In his diaries, later published as a six-volume book after his death, Iran’s former prime minister Assadollah Alam wrote that both he and the late Shah had been very pleased with what Israel’s team had accomplished in Qazvin. Alam said the region had been transformed from a once-desolate, uncultivated zone into one of the world’s most thriving agricultural hubs. He added that he was especially pleased with the water collection system that Israeli experts had set up throughout Qazvin, which would collect rainwater and keep it stored for future use in the proper irrigation of various crops. He also praised the Israeli team for supporting the overall growth of Qazvin through the new agricultural businesses setting up in the region, increasing the quality of life for the residents there.
The Qazvin reconstruction project, as with many other Israeli projects in Iran, often involved Iranian Jews who served as intermediaries and translated or coordinated the activities between Iranians and Israelis. In 2009, I had the unique opportunity to interview the late Ebrahim Yahid, one such Iranian-Jewish businessman who had worked as the official representative for the Israeli firm Vered, which the Iranian government had contracted with to dig deep water wells throughout Qazvin after the quake.
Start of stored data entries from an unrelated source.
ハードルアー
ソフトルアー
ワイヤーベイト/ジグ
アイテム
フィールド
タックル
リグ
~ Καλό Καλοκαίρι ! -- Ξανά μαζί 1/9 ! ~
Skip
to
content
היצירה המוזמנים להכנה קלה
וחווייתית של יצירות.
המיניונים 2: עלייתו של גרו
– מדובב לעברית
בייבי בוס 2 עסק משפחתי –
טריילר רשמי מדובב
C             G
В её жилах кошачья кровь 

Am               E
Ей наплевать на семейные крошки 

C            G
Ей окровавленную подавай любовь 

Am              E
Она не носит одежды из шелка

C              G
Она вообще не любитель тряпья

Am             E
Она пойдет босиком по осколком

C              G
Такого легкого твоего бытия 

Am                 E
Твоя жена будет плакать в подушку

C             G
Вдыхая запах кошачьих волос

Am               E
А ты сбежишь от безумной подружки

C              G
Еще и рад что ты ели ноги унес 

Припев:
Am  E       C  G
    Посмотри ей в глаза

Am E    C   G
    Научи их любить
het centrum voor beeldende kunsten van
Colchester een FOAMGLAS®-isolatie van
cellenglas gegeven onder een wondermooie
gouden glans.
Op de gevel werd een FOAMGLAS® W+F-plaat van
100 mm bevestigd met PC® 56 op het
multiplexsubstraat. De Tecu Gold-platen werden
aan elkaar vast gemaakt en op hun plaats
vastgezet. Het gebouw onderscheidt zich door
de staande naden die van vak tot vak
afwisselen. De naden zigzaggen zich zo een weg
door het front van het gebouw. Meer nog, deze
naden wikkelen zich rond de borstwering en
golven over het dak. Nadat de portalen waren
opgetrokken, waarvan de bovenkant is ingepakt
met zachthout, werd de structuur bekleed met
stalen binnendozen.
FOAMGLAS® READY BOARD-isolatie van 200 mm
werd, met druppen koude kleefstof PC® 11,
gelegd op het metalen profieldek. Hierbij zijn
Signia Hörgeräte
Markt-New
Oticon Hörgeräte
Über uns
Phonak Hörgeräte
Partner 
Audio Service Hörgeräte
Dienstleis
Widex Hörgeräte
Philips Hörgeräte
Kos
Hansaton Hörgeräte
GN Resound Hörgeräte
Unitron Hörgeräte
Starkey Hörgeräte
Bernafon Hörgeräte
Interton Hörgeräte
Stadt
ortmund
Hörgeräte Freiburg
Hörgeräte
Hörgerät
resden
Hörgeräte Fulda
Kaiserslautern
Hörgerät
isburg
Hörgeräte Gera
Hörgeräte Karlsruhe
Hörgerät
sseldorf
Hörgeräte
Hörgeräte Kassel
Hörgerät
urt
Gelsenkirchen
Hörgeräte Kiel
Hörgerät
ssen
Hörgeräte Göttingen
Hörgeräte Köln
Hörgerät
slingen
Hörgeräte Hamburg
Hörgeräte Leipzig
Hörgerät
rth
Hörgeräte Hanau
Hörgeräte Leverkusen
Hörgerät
Yahid told me that after the Israeli government donated 1,000 pre-fabricated homes to the Buin Zahra county area, Israelis were drafted in to set up the new homes, while water engineers dug the wells to bring piped water into each of the homes. “The Iranians were shocked that Israeli engineers had found fresh water in that part of Qazvin, which had been a desert for hundreds of years,” he said. When fresh water shot up from one of the major dig sites, Yahid said, everyone was very excited, and the Shah himself came to the site for its official opening.
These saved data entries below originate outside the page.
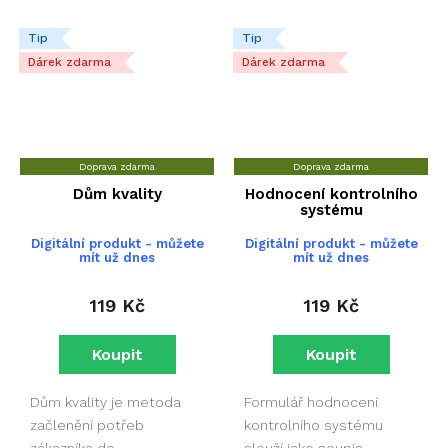
Tip
Tip
Dárek zdarma
Dárek zdarma
Doprava zdarma
Doprava zdarma
Dům kvality
Hodnocení kontrolního
systému
Digitální produkt - můžete
Digitální produkt - můžete
mít už dnes
mít už dnes
119 Kč
119 Kč
Dům kvality je metoda
Formulář hodnocení
začlenění potřeb
kontrolního systému
zákazníka do
slouží jako soupis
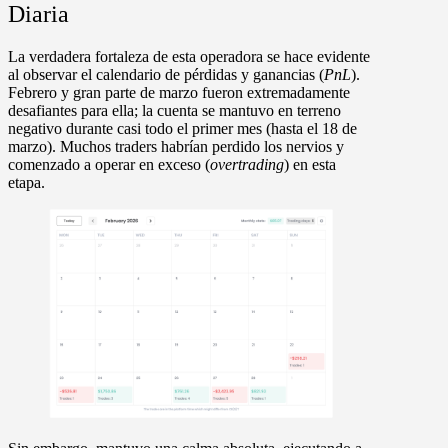
Diaria
La verdadera fortaleza de esta operadora se hace evidente
al observar el
calendario de pérdidas y ganancias (
PnL
)
.
Febrero y gran parte de marzo fueron extremadamente
desafiantes para ella; la cuenta se mantuvo en terreno
negativo durante casi todo el primer mes (hasta el
18 de
marzo
). Muchos traders habrían perdido los nervios y
comenzado a operar en exceso (
overtrading
) en esta
etapa.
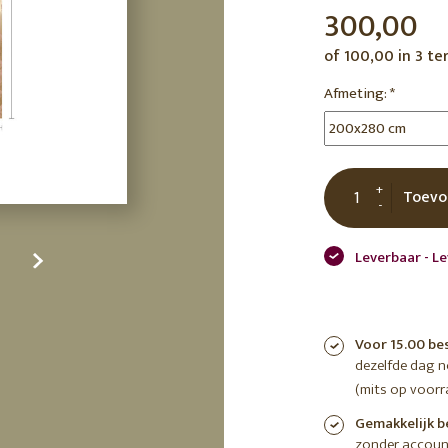
300,00
tuin
ctor
of 100,00 in 3 te
 AT
Afmeting:
*
+
Toevo
-
Leverbaar - L
Voor 15.00 be
dezelfde dag 
(mits op voorr
Gemakkelijk b
zonder accoun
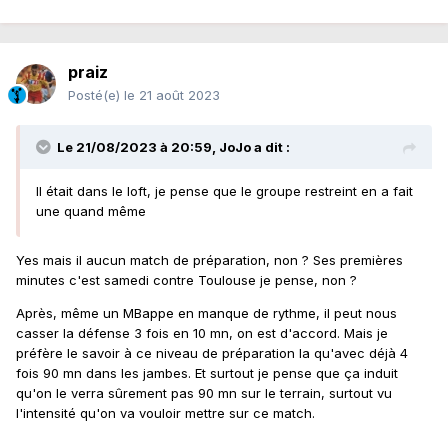
praiz
Posté(e)
le 21 août 2023
Le 21/08/2023 à 20:59,
JoJo
a dit :
Il était dans le loft, je pense que le groupe restreint en a fait
une quand même
Yes mais il aucun match de préparation, non ? Ses premières
minutes c'est samedi contre Toulouse je pense, non ?
Après, même un MBappe en manque de rythme, il peut nous
casser la défense 3 fois en 10 mn, on est d'accord. Mais je
préfère le savoir à ce niveau de préparation la qu'avec déjà 4
fois 90 mn dans les jambes. Et surtout je pense que ça induit
qu'on le verra sûrement pas 90 mn sur le terrain, surtout vu
l'intensité qu'on va vouloir mettre sur ce match.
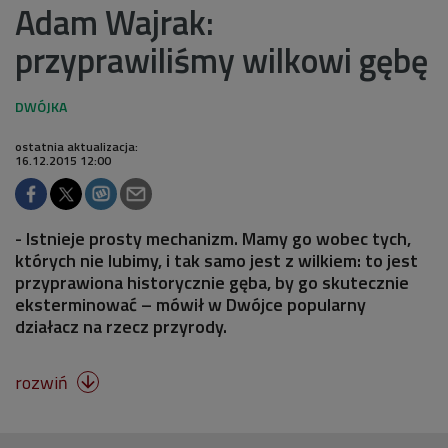
Adam Wajrak:
przyprawiliśmy wilkowi gębę
ostatnia aktualizacja:
16.12.2015 12:00
- Istnieje prosty mechanizm. Mamy go wobec tych,
których nie lubimy, i tak samo jest z wilkiem: to jest
przyprawiona historycznie gęba, by go skutecznie
eksterminować – mówił w Dwójce popularny
działacz na rzecz przyrody.
rozwiń

“After seeing the success of the Israeli engineers who had found fresh water,” he added, “the Shah was very pleased and told me, ‘Now I know that this nation of Israel will be successful in the future.’” Yahid also said that following the completion of reconstruction efforts in Qazvin, the region had begun to produce various fruits and vegetables in such abundance that Iran was exporting much of the new produce to neighboring countries. “The cost of tomatoes in Tehran had gone down to one-tenth of the price from before the earthquake,” he says, “because Israeli water technology and new methods of growing had been taught to the farmers in Qazvin.”
In his memoirs, Ezri also stated that with the successful completion of the Qazvin reconstruction project, new ties between Iran and Israel blossomed, because both Iranians on the ground as well as officials in the Shah’s government witnessed the positive end results of the project. Not only were villagers in the province placed in new homes, but fresh water had been found and properly utilized for residents, while a new technologically-advanced agricultural industry had been set up and employed thousands in the region. Ultimately, Ezri wrote, the success of the project in Qazvin had fostered trust and new friendships between Iranians and Israelis, who began to cooperate in other projects and spheres of interest.
In my own understanding, Israel’s aid to Iran after the September 1962 earthquake was not very widely-publicized in either Israeli media or Iranian media at the time. This was because the Shah did not want his opponents inside the country to attack him for cooperating with the Jewish state, while the Israelis did not want to rock the boat with the new friendships they had forged within Iran’s government. But today, as Iranians, we must look to the successes of this project as an example of how future cooperation between Israel and Iran could not only help in the revival of Iran, but hopefully bring the people of both nations together in brotherhood and peace.